Localization of pS193/pT196 tau protein in the hippocampal CA3 region within age-matched naïve (A-D) and chronic 4 mo. post-SE (E-H) rats by AT8 Ab staining. pS193/pT196 tau staining is shown in green, and DAPI is shown in blue. Scale bars = 20 μm. (A-D) The lower magnification image (A) represents a larger scale view of pS193/pT196 tau staining within the CA3 hippocampus of naïve rats. The boundary between CA1 and CA3 hippocampal subregions is included. Note the qualitative decreased dendritic staining within the CA1 hippocampus (*) compared to that within the CA3 hippocampus at the transition. pS193/pT196 tau staining examples from three different naïve rats of a magnified view within the CA3 subregion are displayed in (B-D). The most abundant region of dually phosphorylated S193/T196 tau expression was observed in the axons of mossy fibers within the stratum lucidum layer (luc) and in the cell bodies within the stratum pyramidale (p) layer. Less staining was observed in the dendrites originating from the stratum radiatum layer (r). Like the CA1 hippocampus, pS193/pT196 tau staining was lowest in the axons within the stratum oriens (o) layer. (E-F) The lower magnification image (E) represents a larger scale view of pS193/pT196 tau staining within the CA3 hippocampus of chronically epileptic rats. The boundary between the CA1 and CA3 hippocampal subregions is noted. pS193/pT196 tau staining examples from three different chronic rats of a magnified view within the CA3 subregion are displayed in (F-H).
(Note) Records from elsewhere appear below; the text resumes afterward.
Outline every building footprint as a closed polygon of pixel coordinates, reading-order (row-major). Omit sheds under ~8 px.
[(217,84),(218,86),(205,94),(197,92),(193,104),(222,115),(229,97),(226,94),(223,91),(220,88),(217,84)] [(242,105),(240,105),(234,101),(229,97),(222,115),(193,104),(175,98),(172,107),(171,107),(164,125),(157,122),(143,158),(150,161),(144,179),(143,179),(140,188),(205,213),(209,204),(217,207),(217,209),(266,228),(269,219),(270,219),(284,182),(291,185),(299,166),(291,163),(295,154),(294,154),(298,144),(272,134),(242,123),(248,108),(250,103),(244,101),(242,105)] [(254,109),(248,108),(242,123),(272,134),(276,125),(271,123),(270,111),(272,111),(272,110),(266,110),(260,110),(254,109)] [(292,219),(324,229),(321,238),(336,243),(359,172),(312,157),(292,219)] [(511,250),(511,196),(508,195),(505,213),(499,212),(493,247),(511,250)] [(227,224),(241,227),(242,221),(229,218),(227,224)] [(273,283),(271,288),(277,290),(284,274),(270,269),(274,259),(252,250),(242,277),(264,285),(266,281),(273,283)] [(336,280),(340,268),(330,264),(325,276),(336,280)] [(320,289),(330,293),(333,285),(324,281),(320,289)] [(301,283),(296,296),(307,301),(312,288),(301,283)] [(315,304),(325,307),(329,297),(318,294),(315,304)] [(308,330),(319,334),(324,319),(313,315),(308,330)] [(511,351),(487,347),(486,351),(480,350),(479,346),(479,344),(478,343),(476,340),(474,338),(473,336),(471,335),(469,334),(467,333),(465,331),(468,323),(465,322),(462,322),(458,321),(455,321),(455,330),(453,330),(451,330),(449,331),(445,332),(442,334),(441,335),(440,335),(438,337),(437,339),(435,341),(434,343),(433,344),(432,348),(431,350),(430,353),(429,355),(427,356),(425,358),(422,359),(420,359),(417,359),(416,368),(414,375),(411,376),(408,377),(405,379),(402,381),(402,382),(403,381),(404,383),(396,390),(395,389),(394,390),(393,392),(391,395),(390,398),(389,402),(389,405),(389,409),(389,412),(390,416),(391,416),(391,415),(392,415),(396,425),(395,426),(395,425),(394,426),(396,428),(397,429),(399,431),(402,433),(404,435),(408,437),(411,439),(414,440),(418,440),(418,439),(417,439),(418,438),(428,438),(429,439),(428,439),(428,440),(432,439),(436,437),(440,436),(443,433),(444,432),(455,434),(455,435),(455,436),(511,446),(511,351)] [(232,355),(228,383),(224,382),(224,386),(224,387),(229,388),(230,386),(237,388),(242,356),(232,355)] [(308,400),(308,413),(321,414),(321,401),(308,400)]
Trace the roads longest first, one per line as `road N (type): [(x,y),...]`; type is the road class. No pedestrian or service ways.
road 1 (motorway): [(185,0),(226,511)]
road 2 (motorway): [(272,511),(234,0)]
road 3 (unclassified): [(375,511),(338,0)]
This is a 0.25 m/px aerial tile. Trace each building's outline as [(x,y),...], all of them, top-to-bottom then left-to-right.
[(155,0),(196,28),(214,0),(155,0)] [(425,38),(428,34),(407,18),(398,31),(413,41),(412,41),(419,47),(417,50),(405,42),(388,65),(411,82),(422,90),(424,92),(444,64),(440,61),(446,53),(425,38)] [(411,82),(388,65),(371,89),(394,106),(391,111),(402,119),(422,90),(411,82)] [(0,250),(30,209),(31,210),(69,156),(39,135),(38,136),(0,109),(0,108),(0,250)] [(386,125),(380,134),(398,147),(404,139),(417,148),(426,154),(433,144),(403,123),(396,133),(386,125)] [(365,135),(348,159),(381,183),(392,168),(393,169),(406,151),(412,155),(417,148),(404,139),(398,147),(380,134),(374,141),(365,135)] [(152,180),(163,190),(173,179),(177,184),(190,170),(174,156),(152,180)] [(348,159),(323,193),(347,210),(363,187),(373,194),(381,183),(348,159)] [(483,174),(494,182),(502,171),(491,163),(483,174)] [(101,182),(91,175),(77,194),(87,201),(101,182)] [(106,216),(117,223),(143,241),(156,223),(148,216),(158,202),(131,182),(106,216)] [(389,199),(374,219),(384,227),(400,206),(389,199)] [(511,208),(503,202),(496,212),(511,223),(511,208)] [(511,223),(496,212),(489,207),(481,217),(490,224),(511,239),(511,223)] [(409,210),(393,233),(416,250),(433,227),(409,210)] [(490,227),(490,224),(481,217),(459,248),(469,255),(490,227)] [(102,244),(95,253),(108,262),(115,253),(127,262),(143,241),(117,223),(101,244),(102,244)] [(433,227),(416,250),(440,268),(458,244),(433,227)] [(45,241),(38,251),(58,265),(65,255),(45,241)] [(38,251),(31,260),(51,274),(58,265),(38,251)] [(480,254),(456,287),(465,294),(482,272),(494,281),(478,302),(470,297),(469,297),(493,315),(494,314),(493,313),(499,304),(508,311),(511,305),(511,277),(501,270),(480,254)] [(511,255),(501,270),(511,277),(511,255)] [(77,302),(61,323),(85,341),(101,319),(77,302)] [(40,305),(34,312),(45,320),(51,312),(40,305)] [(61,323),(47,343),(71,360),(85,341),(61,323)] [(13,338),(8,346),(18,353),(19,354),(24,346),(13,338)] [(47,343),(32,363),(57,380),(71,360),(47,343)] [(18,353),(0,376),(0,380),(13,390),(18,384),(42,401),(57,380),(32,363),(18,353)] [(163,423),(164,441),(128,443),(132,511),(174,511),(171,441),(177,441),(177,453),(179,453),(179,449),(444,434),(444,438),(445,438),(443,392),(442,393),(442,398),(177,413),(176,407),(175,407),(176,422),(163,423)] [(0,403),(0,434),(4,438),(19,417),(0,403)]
The distribution of pS193/pT196 tau within the CA3 hippocampus in chronically epileptic rats was similar to that in age-matched naïve rats: the greatest expression was observed in the stratum lucidum layer (luc) and within the stratum pyramidale (p) layer; lesser extent in the stratum radiatum layer (r), while little to no staining within the stratum oriens (o). Overall, pS193/pT196 tau staining qualitatively was reduced throughout the CA3 hippocampal subregion in chronically epileptic rats compared to that in naïve rats.